What is asked:
Please answer these questions using the book review below.
(a) Which publisher released Star Trek Academy: Collision Course, and in what year?
(b) Who wrote the fan story "Victory," and when was it published?
(c) Which producer suggested the Academy-era Kirk and Spock story to Harve Bennett?

Document segment:
::::::

Click Here to Order This BookKirks in Collision:
A Survey of Starfleet Academy Backstories and
Review of the Shatnerverse Collision Course

William Shatner
with Judith & Garfield Reeves-Stevens

reviewed by D.G. Littleford

Everyone seems to be getting on the "Kirk and Spock at Starfleet Academy" bandwagon these days. Among the latest to turn out their version is William Shatner with his writers Judith & Garfield Reeves-Stevens in what looks to be the first novel of another trilogy, Star Trek Academy: Collision Course (Pocket Books, 2007).

First, a little history. References from the original Star Trek TV series such as, "In all the years that I've known you..." (Kirk to Spock in "Amok Time") and Spock's knowledge of Kirk's Academy-era acquaintance with Captain Merrick in "Bread and Circuses" opened the door to speculation that the two could have known each other as far back as their Academy days. Star Trek II: Wrath of Khan (1982) contributed to the impression with their conversation about Cadet Kirk's solution to the Kobayashi Maru "No Win" simulator test.

Fans were the first to actually try to describe the legendary Human and half-Vulcan meeting at the Academy in their younger years. Orion Press published the stories, "First Best Destinies" by Rowena G. Warner (1982) and "Victory" by Mark C. Henrie (1984). I was drawn to these early Academy tales, and even then sensed that more could be done with the period, that it would be interesting to flesh out not only the characters as they were at that stage in their lives, but also the Starfleet Academy experience.

Nevertheless, this association of Kirk and Spock in the past was not obvious to everyone. The pro-novel Enterprise: The First Adventure (1986) by Vonda N. McIntyre depicted Kirk and Spock meeting for the first time when Kirk took over command of the starship from Captain Pike.

During early production on Star Trek IV, producer Ralph Winter suggested to Harve Bennett, savior of the movie franchise, that they ought to do an Academy-era Kirk and Spock "origin" story. Bennett liked the idea, and prior to Star Trek VI did quite a bit pre-production work for it before the project was shut down. This movie, according to interviews in Captain's Log (Edward Gross and Mark A. Altman, Little, Brown and Company, 1995), would have covered about a year in Kirk and Spock’s Academy education and training, with glimpses of McCoy and Scotty. It would have been a "coming of age" story, where each young man has personal challenges to overcome and ways in which to grow before they eventually can work together as comrades and friends.

Star Trek: The Next Generation fueled interest in Starfleet Academy by airing the excellent "First Duty" in 1992, an episode about Cadet Wesley Crusher and a training accident that caused the fatality of one of his teammates. Thereafter, both Deep Space Nine and Voyager gave us glimpses of 24th century Academy life.

::::::

Stored rows:
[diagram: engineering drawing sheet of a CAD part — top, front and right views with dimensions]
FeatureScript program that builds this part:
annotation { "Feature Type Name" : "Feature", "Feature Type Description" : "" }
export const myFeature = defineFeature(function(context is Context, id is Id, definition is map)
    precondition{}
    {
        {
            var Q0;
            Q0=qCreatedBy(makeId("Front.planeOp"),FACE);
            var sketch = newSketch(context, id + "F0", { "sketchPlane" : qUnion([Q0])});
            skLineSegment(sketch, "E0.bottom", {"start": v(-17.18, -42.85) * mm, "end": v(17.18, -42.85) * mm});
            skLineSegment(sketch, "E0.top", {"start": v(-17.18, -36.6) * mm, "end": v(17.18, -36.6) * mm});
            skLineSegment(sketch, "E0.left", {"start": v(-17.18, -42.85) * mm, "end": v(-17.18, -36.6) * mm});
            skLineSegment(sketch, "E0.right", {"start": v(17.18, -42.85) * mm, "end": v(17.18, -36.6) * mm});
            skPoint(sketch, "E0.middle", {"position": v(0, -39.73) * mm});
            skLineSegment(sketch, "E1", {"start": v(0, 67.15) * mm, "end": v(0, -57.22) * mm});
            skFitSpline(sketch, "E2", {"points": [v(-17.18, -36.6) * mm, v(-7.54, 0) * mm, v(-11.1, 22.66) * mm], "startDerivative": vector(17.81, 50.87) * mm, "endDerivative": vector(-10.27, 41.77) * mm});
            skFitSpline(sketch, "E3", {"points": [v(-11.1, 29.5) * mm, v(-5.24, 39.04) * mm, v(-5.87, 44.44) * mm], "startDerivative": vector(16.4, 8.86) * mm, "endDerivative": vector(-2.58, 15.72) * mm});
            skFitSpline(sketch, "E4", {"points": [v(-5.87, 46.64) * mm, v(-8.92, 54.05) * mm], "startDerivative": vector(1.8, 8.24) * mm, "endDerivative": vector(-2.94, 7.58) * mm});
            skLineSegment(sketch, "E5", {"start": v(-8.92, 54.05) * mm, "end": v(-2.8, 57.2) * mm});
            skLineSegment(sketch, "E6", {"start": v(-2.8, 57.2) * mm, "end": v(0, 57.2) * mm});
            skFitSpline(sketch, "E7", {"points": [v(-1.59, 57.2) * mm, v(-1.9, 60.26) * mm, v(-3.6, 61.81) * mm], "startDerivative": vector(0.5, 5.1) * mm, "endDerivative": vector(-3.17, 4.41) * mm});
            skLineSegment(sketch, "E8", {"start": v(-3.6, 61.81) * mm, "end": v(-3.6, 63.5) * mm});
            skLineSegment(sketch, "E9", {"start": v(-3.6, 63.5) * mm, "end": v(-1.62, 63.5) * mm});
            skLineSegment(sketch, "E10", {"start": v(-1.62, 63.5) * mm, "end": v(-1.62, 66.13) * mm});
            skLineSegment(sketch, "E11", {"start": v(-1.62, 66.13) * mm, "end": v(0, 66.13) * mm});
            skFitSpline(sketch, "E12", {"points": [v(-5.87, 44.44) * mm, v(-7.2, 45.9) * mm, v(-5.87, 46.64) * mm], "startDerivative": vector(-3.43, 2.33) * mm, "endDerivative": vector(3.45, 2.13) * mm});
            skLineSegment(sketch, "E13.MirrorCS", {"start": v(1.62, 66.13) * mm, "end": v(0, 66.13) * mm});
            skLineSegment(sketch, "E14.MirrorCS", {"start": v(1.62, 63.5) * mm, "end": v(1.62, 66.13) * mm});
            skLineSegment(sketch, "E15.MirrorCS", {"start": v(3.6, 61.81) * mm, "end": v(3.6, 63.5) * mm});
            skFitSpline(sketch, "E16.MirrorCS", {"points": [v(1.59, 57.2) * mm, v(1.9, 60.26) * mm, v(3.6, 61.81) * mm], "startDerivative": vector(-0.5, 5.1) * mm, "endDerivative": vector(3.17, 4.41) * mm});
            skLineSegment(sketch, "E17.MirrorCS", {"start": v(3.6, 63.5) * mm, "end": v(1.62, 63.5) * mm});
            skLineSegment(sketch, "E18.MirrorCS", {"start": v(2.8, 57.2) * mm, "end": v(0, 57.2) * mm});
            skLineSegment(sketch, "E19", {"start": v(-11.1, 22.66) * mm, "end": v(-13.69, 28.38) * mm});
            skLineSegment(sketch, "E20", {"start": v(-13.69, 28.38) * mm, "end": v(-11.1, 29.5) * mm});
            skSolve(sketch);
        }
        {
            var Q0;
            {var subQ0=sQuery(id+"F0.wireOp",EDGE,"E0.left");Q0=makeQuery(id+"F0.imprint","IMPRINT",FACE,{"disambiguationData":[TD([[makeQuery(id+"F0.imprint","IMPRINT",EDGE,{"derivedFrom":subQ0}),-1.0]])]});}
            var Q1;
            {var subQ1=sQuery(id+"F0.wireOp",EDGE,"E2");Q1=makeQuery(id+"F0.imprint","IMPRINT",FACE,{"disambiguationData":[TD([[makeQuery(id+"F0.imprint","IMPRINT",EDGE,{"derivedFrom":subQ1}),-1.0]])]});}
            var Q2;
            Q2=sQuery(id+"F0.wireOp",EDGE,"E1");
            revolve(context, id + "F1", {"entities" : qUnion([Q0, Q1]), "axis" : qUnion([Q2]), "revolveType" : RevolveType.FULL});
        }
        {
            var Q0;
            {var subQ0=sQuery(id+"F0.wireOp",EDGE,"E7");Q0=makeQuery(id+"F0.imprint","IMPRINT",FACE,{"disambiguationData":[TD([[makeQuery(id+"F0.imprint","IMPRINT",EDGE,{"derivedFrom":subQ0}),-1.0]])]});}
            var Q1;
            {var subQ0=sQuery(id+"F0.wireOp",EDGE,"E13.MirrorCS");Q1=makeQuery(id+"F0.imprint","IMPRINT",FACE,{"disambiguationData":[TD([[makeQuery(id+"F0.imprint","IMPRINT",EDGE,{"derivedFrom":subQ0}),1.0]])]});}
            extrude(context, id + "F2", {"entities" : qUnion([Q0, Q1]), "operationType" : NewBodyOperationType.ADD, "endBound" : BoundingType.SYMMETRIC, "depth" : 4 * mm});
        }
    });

::::::

Exercise result:
(a) Pocket Books, 2007
(b) Mark C. Henrie, 1984
(c) Ralph Winter